Thinking back, did you treat the women you worked with differently than the men? Words of affection or “kidding around” that had a flirty bent to it where in hindsight you can see the inappropriateness of this? Do you recall times you spent “pushing the envelope” on dates which you hoped would lead to sex?
If you were to take stock of your behavior with the women in your life are you aware of times when you were less the man you want to be? Don’t avoid this—try to view much of it from her perspective. Does that change anything for you?
Sit With It
At this point, you may be feeling slightly—or more than slightly—uncomfortable. It’s at this point that you’ll be aware of the ways you manage discomfort.

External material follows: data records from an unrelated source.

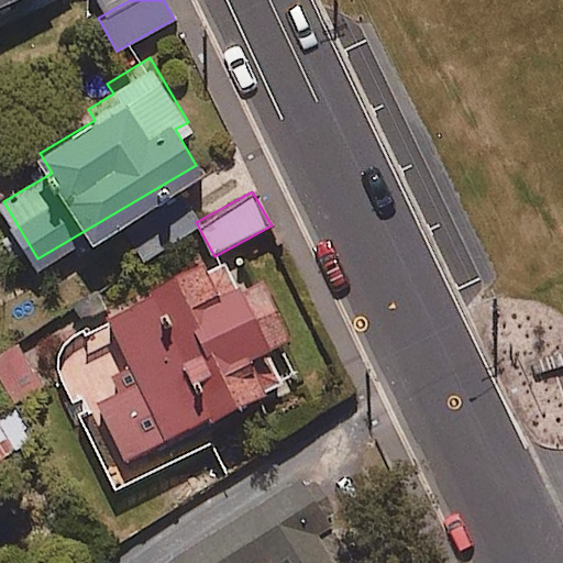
[(213,293),(198,264),(103,312),(139,381),(92,405),(124,466),(300,375),(283,340),(291,335),(262,279),(240,291),(234,282),(213,293)]
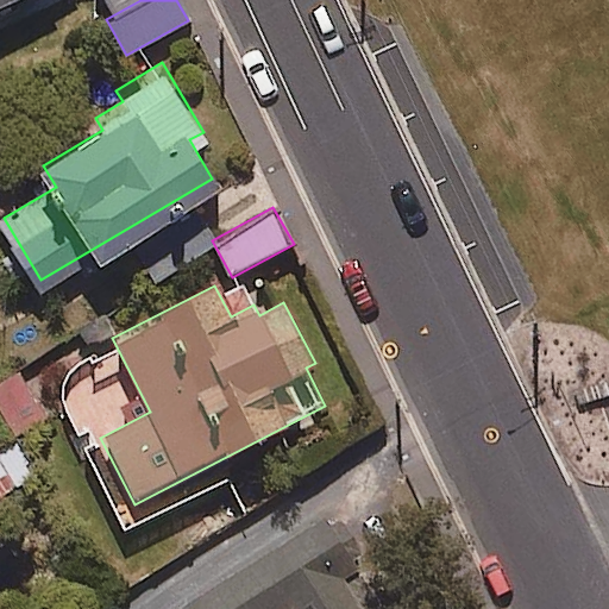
[(383,608),(324,512),(173,606),(174,608),(383,608)]
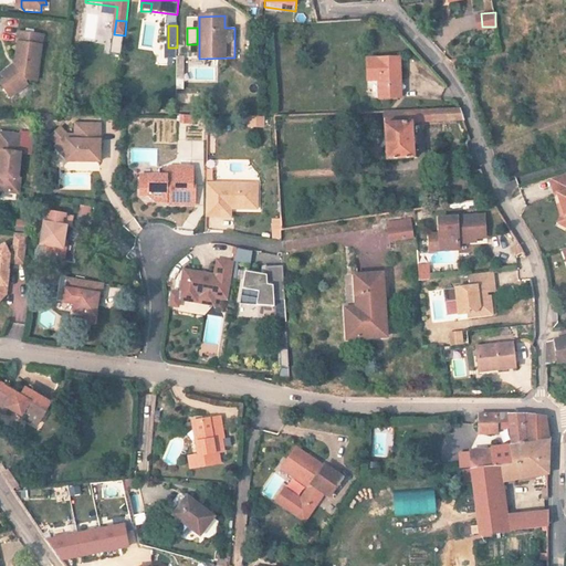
[(17,70),(4,81),(8,85),(2,90),(13,103),(30,90),(28,87),(30,84),(40,85),(44,39),(19,37),(17,48),(19,49),(17,70)]
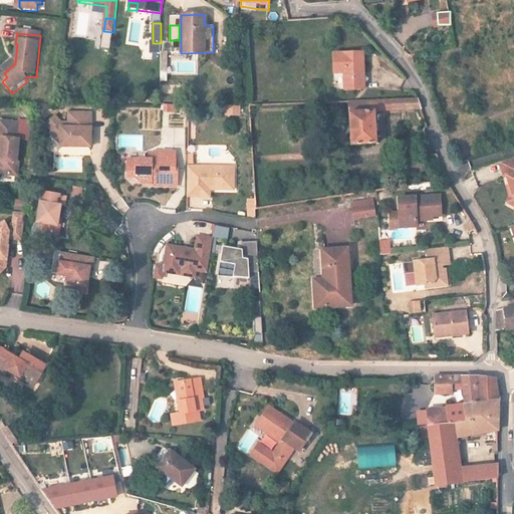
[(99,35),(97,47),(107,49),(109,37),(99,35)]
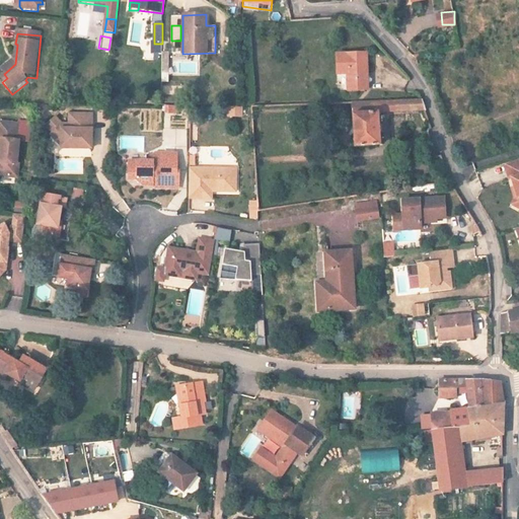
[(346,68),(347,85),(366,85),(365,48),(335,47),(336,68),(346,68)]
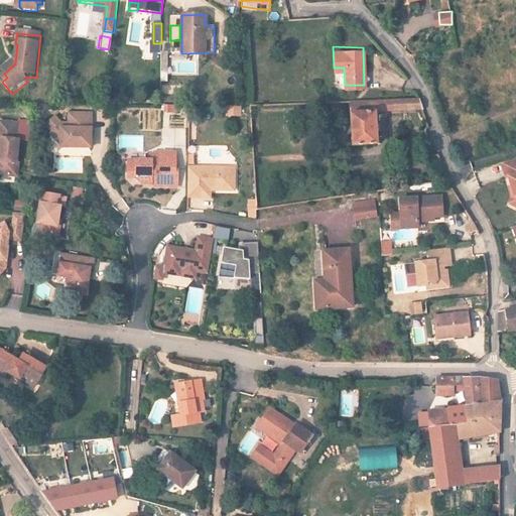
[(379,108),(421,106),(418,97),(353,99),(354,139),(380,138),(379,108)]
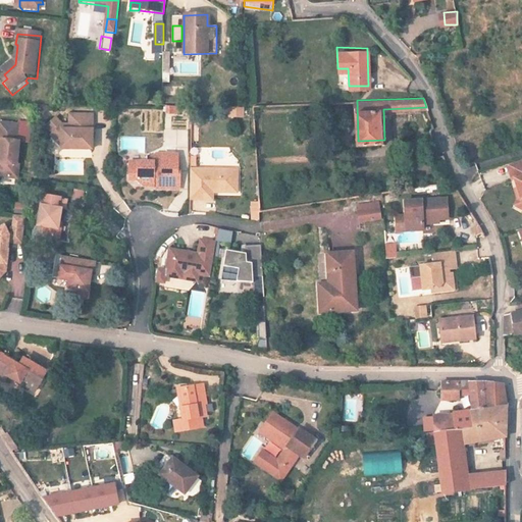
[(165,113),(179,114),(179,106),(165,105),(165,113)]
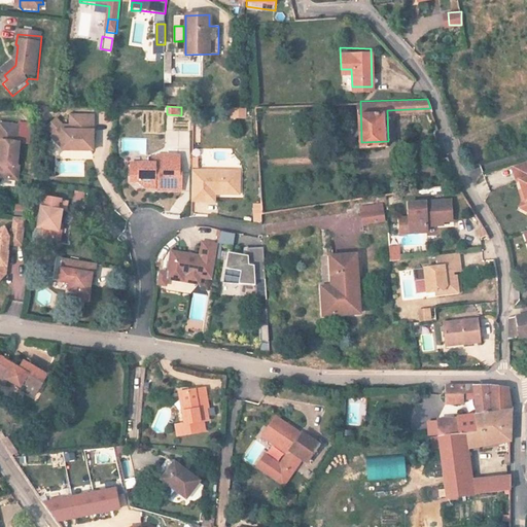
[(231,118),(246,118),(246,109),(231,108),(231,118)]
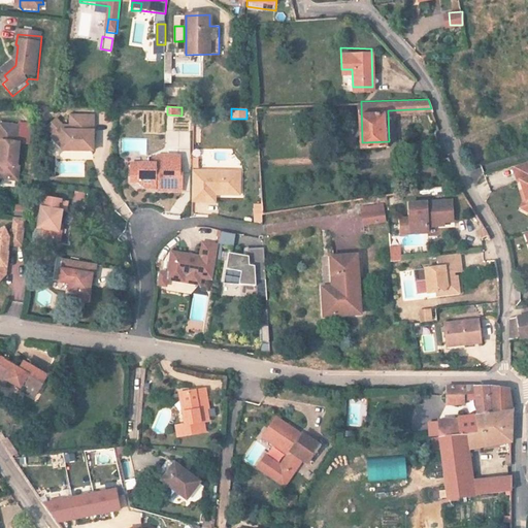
[(145,110),(145,133),(164,133),(165,111),(145,110)]
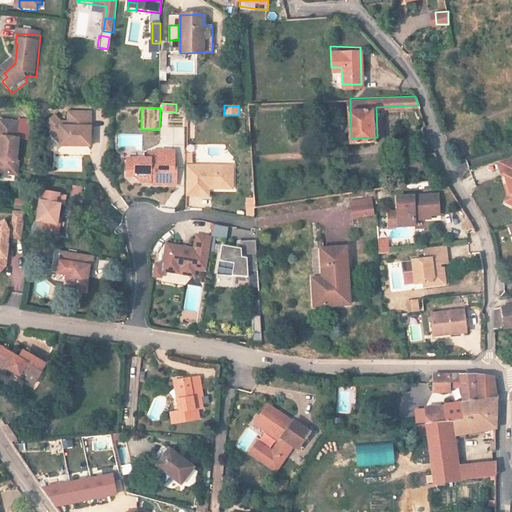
[(48,127),(55,134),(63,134),(63,146),(63,149),(93,149),(92,115),(69,115),(69,125),(63,125),(55,118),(48,127)]
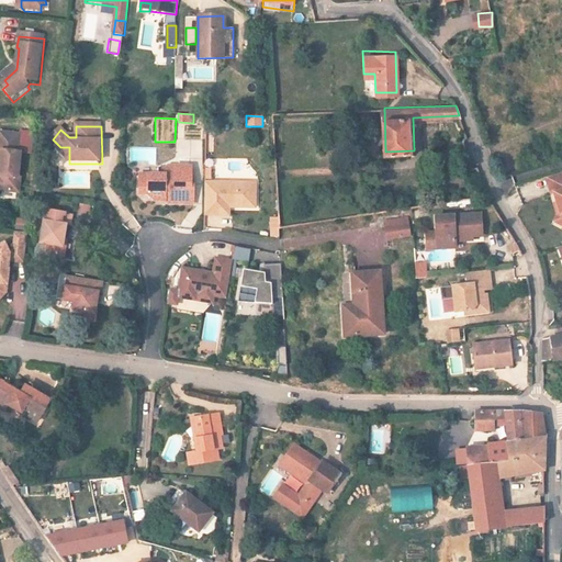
[(4,179),(0,178),(0,192),(1,194),(23,198),(25,181),(23,181),(25,157),(23,156),(25,137),(6,136),(3,152),(8,154),(4,179)]
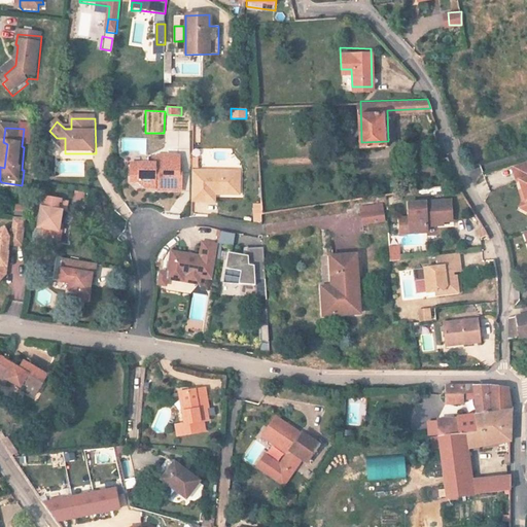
[(55,141),(65,150),(65,138),(57,138),(55,141)]
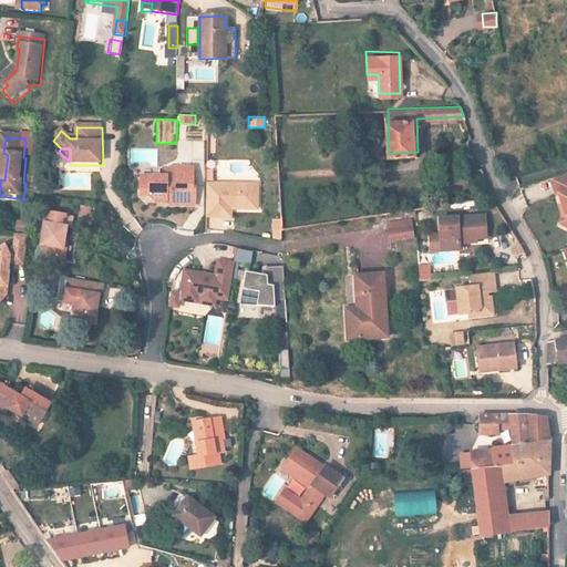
[(172,207),(174,209),(199,209),(199,189),(196,189),(196,172),(174,172),(171,174),(171,176),(163,176),(163,182),(144,182),(144,202),(153,202),(158,207),(172,207)]
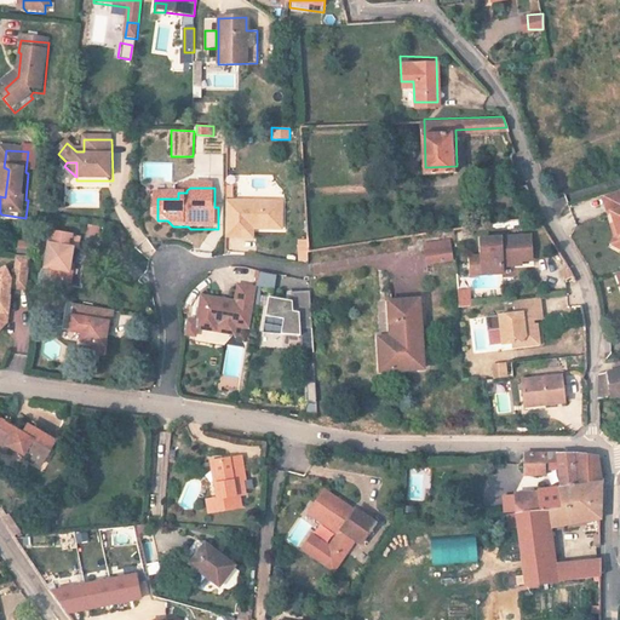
[(619,190),(606,195),(609,213),(613,212),(615,223),(619,237),(614,246),(619,248),(619,190)]
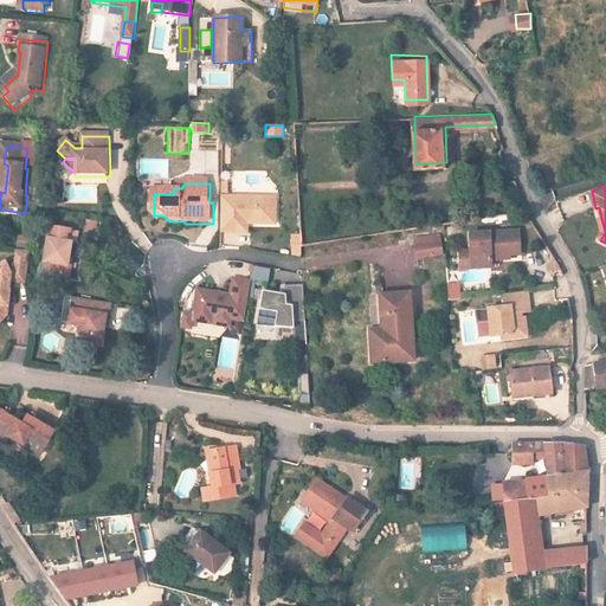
[(279,225),(281,199),(225,198),(226,236),(239,234),(239,225),(255,225),(279,225)]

Is your first response to get defensive, to explain why you’re a “good guy”? Is it to immediately blame yourself and think about how horrible you are? None of these are ultimately very helpful. However, you need to be aware of your defensive structure and to know that that is all it is: a defense.
It’s not the end of the story. As much as you’ll probably start feeling a need to get rid of this feeling by Action, I’m suggesting that you don’t take any actions. You just sit with it. Sit with the discomfort. The shame. The righteousness. The sadness. Whatever it is.
Allow yourself to experience how you did not live up to who you want to be in the world. That you may be someone that caused fear or discomfort in a woman—possibly a woman whom you liked a lot or considered a friend or a possible relationship partner.
The next step is to examine your intentions. Remember, intentions don’t mitigate the impact, of course. Instead, they can lead you to understand why you acted in the way you did. What messages were you following? Was there a part of you that questioned what you were doing at the time?
In moving forward, it’s important to note that you may be shifting some of the underlying ways of being that you’ve brought to relationships and interactions.
Are you open to doing that? Are you willing to let go of how you date and consider that what you’ve tried in the past may need to change? You may need to open yourself up to be more vulnerable earlier on. You may need to shift your assumptions. You may need to reconsider how and where you flirt.
You may have less sex.
However, you may open yourself up to a more equal relationship. You may feel more awkward. You may stumble and “miss opportunities.”
So if you want to “do” something, are you willing to do this?